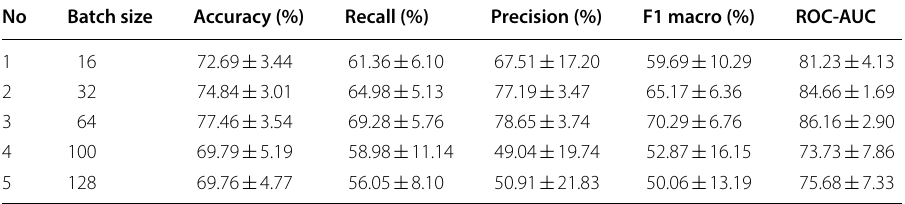
Table 7 Result of argument analysis using hierarchical attention network (Word Embedding from Scratch)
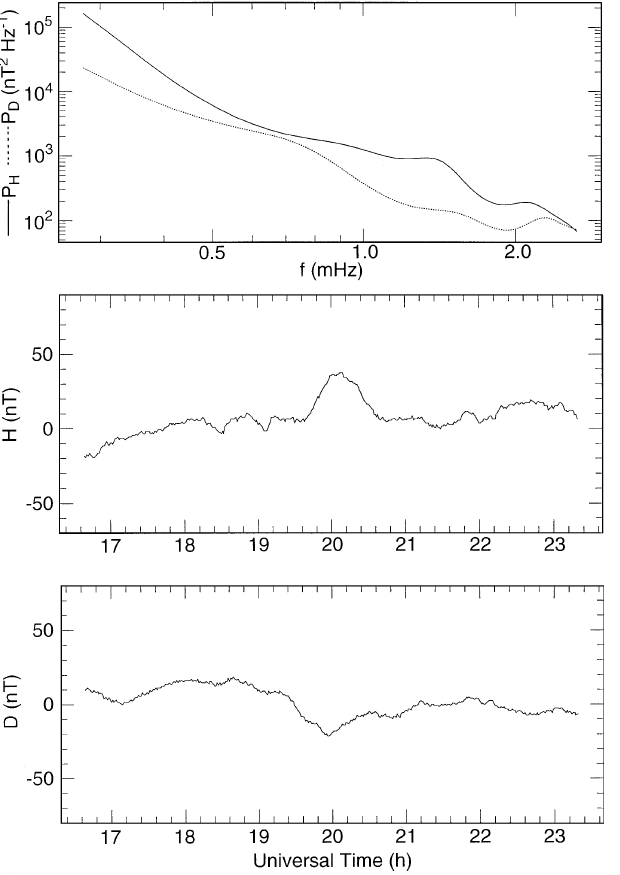
Fig. 4. Power spectra and time-series for 7 June 1985 event (20 — 23 LT)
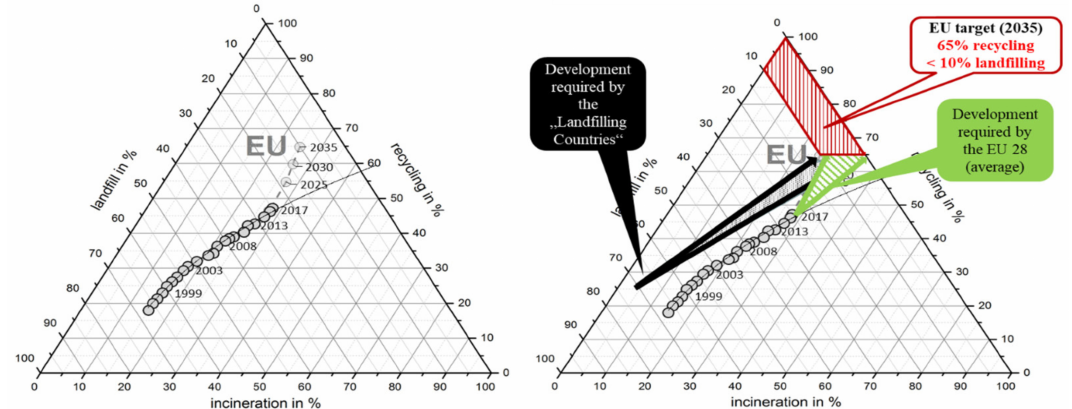
Figure 2. Left: development of municipal waste management in the EU 28 from 1995 to 2017 with the forecasts (linear extrapolation, and potential development towards the minimum requirements of the new circular economy package) until 2035. Right: required development to meet the recycling targets [5], modified from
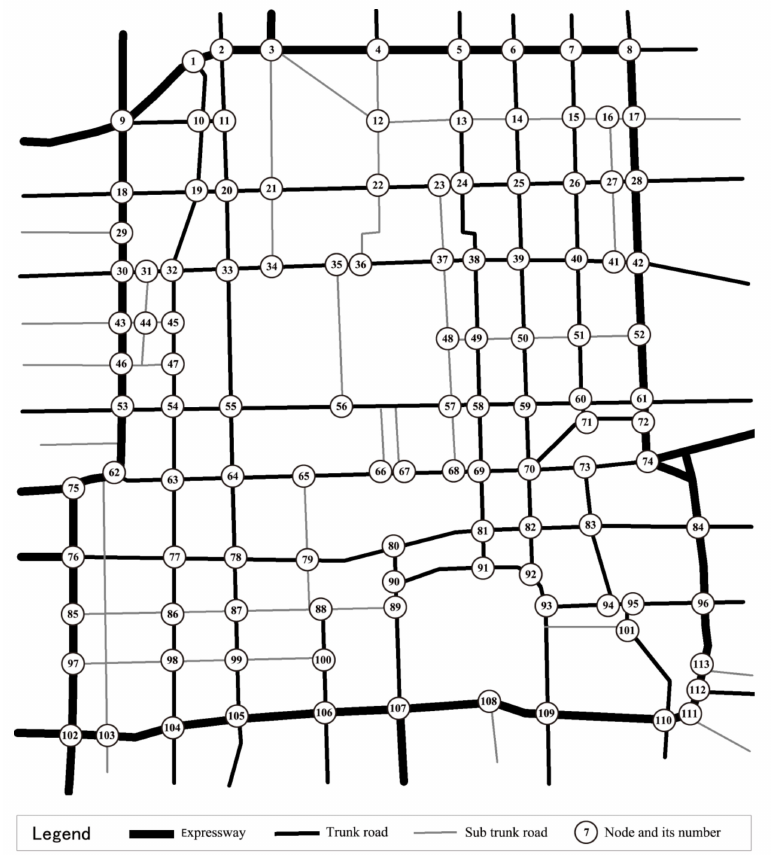
Figure 3. The road network topology map of Beijing Second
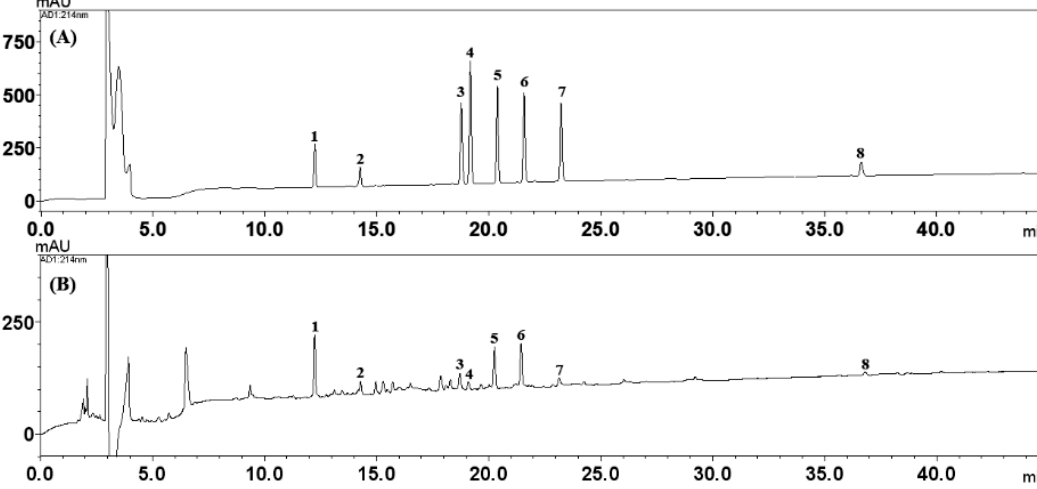
Figure 1. Representative HPLC chromatograms of ( A ) standard solution of all analytes and ( B ) HPYJT sample at 214 nm. ( 1 ) MULA, ( 2 ) AMY, ( 3 ) LIQA, ( 4 ) LIQ, ( 5 ) NAR, ( 6 ) HES, ( 7 ) RA, and ( 8 )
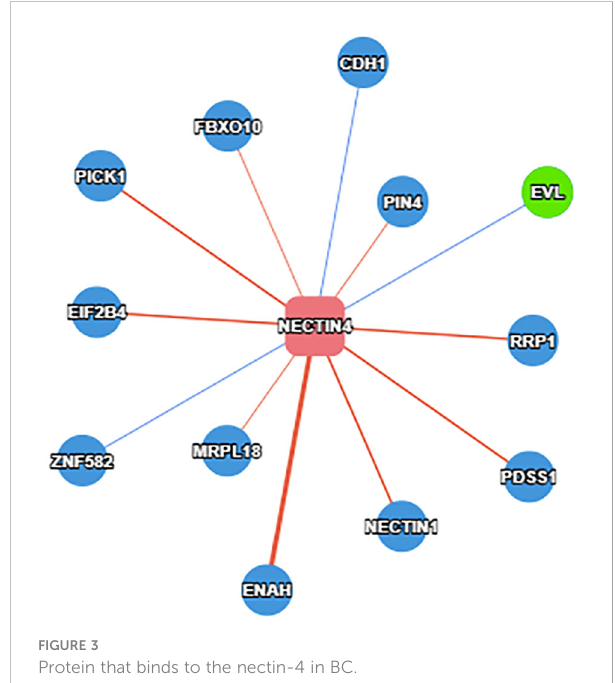
FIGURE 3 Protein that binds to the nectin-4 in BC.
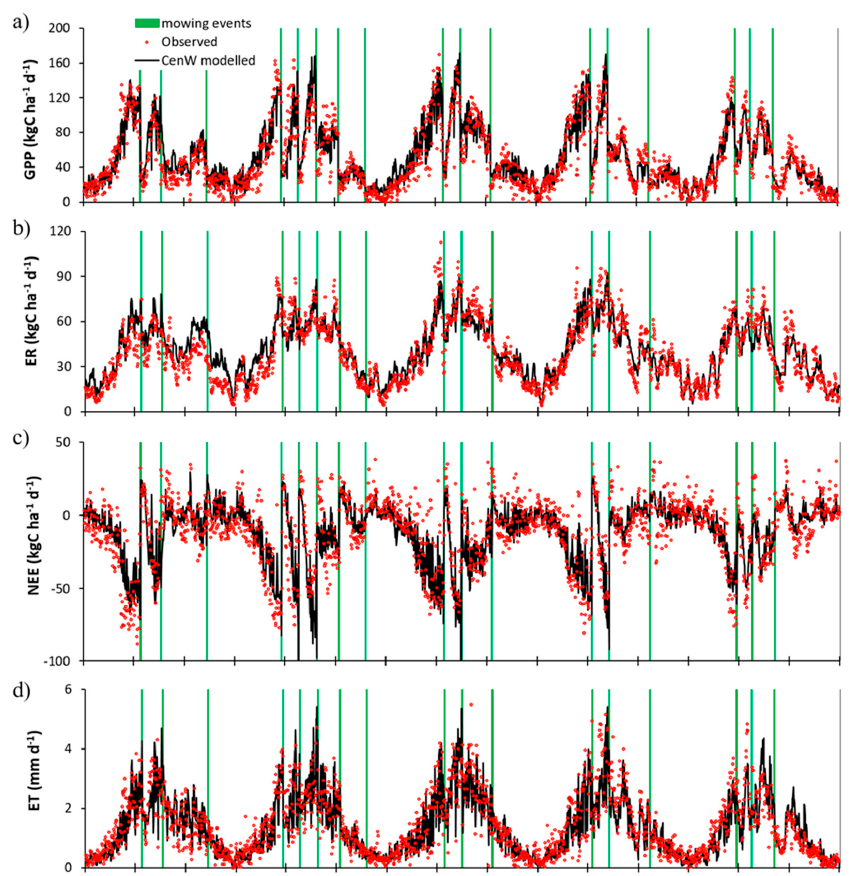
Figure 6. Time series of modeled (black line) and observed (red dots) daily carbon fluxes ( a ) GPP, ( b ) ER, and ( c ) NEE, and water fluxes ( d ) ET for the mowed grassland site. Vertical green lines represent mowing events.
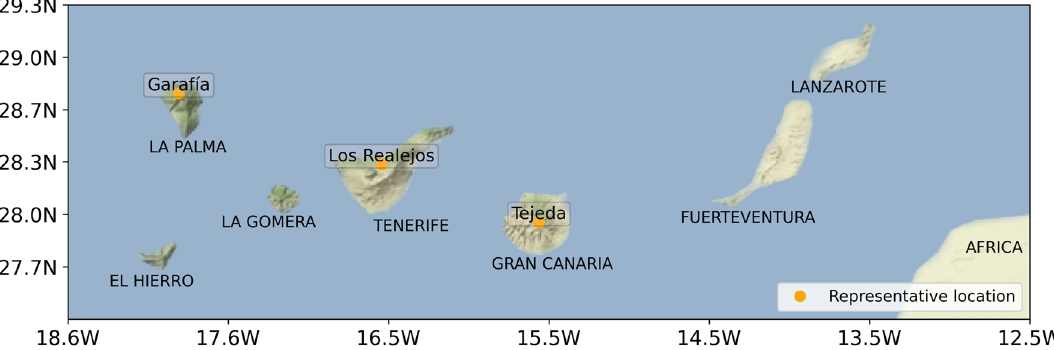
Figure 1. Location of Canary Islands and the three municipalities with the largest accumulated burnt areas during the study period. Map was created using the cartopy module version 0.18.0 (http:// scito ols. org. uk/ carto py/) for python 3.8.3 (http:// www. python. org/). The terrain image was downloaded on demand from the Stamen tile server (http:// stamen. com, under CC BY 3.0. Data by OpenS treet Map under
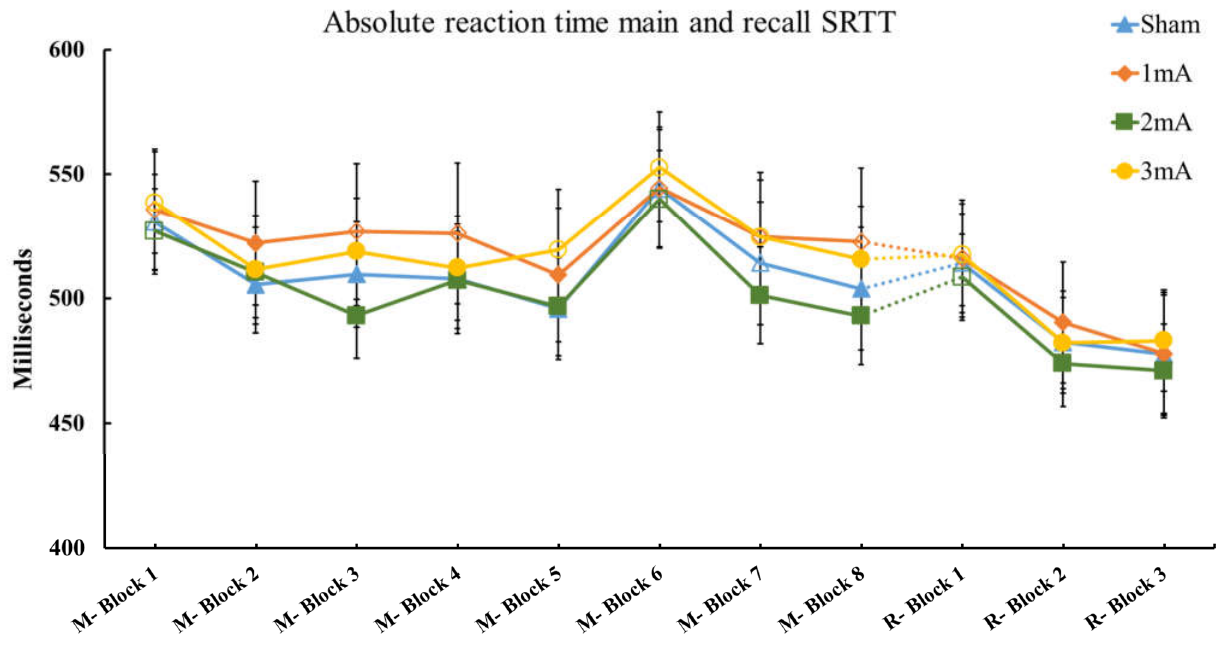
Figure 4. Absolute reaction time M-SRTT and R-SRTT. The graph displays the absolute reaction time of main and recall SRTT in all conditions.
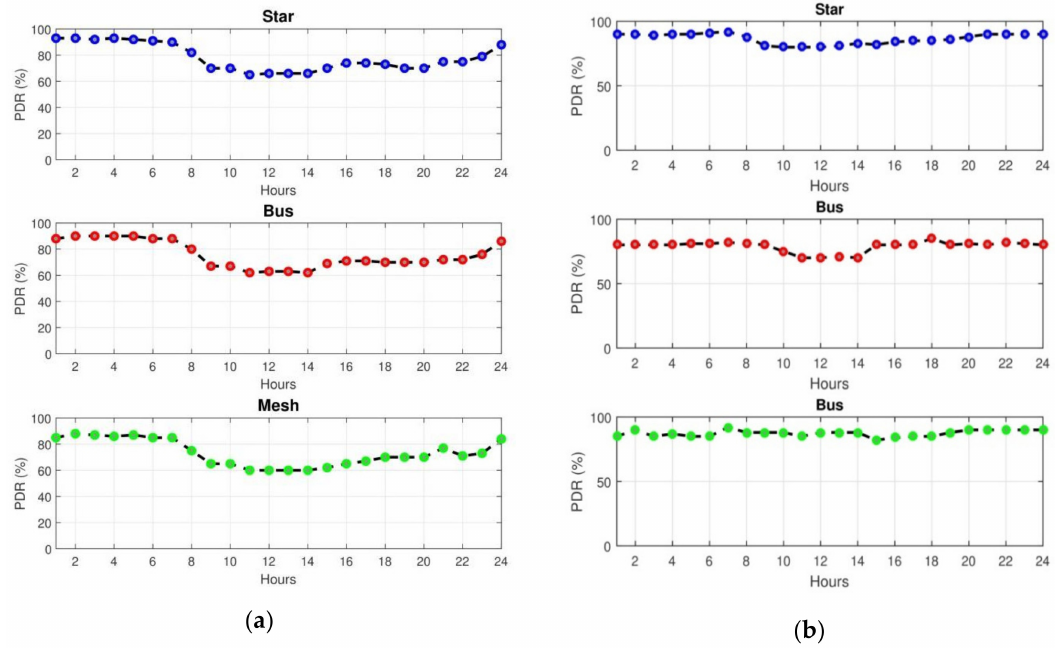
Figure18. PacketDeliveryRatioforstar, bus, andmeshtopologiesfor( a )WiFiand( b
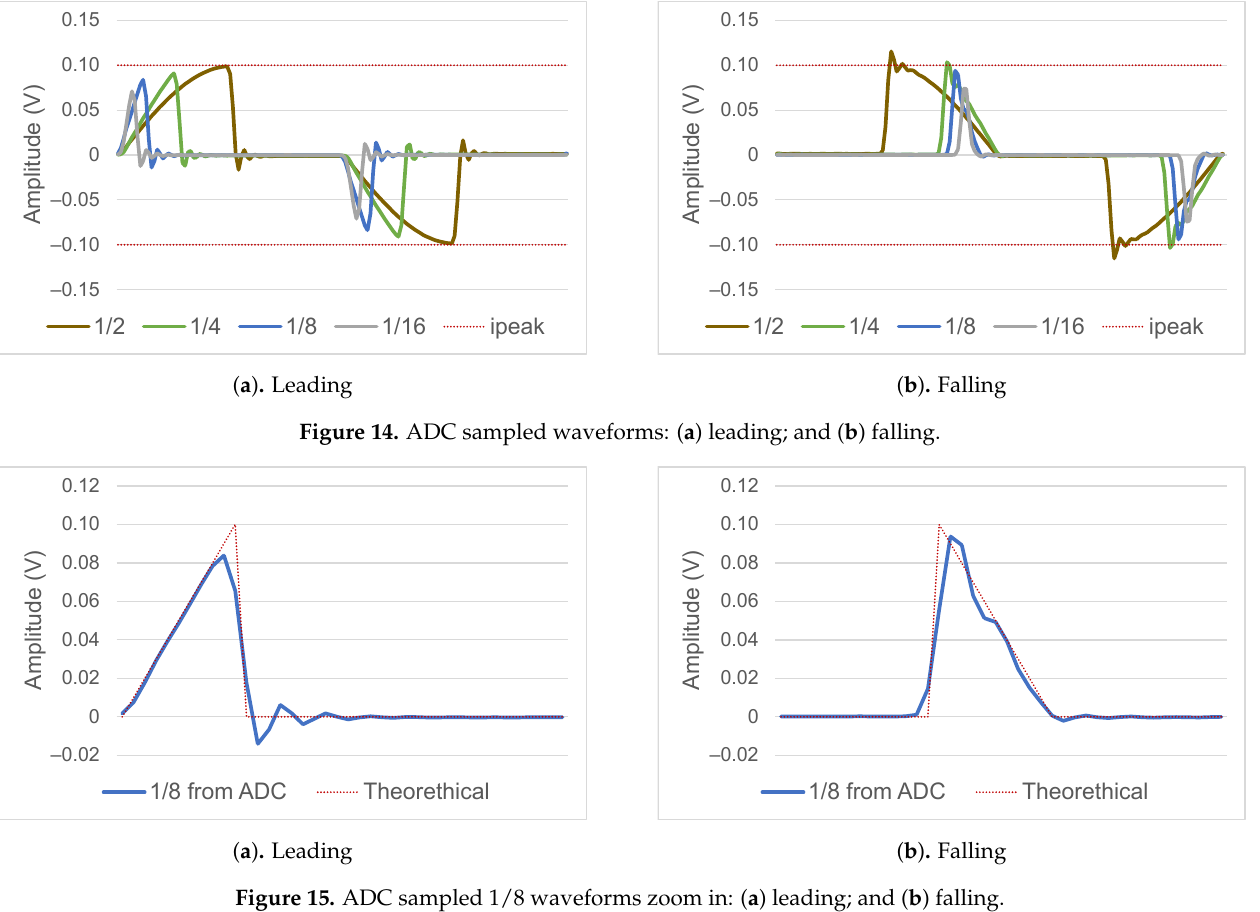
Figure 15. ADC sampled 1/8 waveforms zoom in: ( a ) leading; and ( b )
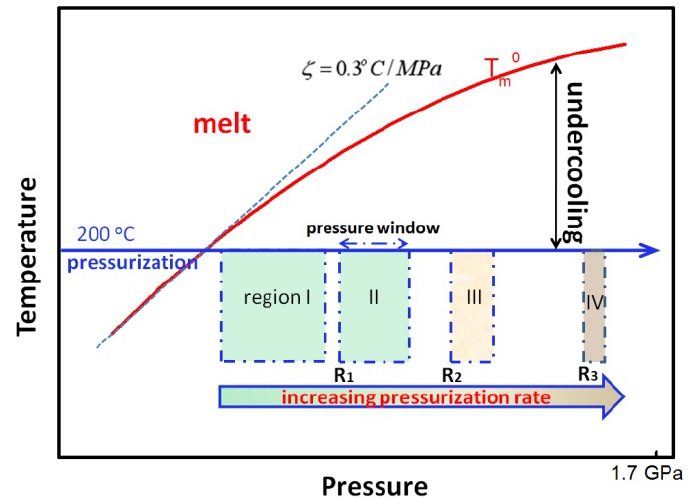
Figure 8. Theoretical model of the pressurization induced crystallization of β -NA blended iPP in the pressure–temperature diagram.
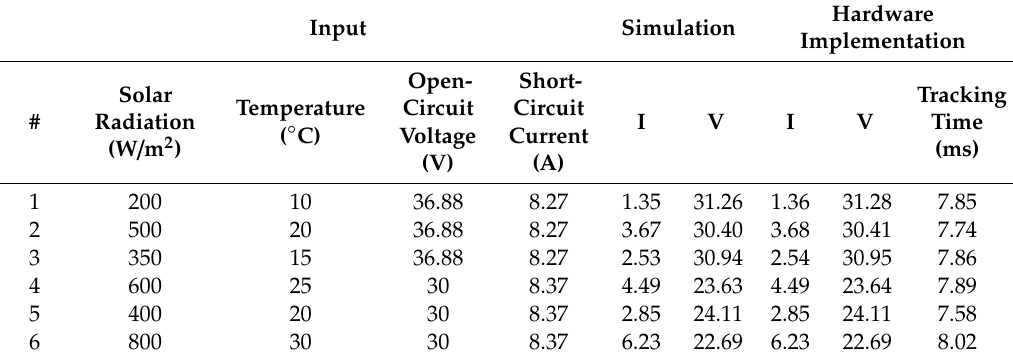
Table 6. Execution time and accuracy results from NARX network hardware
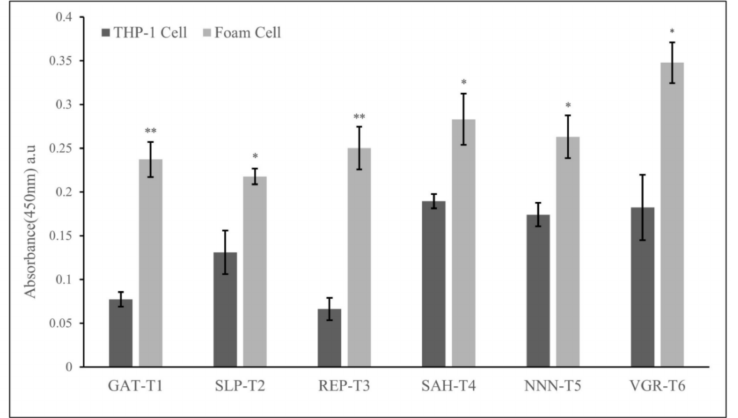
Figure 7. The ELISA results of polypeptide specificity, * represents p value range in t -test, * = 0.05, ** = 0.001.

*Task directions:* In the entries above, identify every line with the word "series". Copy those lines.

*Written response:*
Fig. 4. Power spectra and time-series for 7 June 1985 event (20 — 23 LT)
Figure 6. Time series of modeled (black line) and observed (red dots) daily carbon fluxes ( a ) GPP, ( b ) ER, and ( c ) NEE, and water fluxes ( d ) ET for the mowed grassland site. Vertical green lines represent mowing events.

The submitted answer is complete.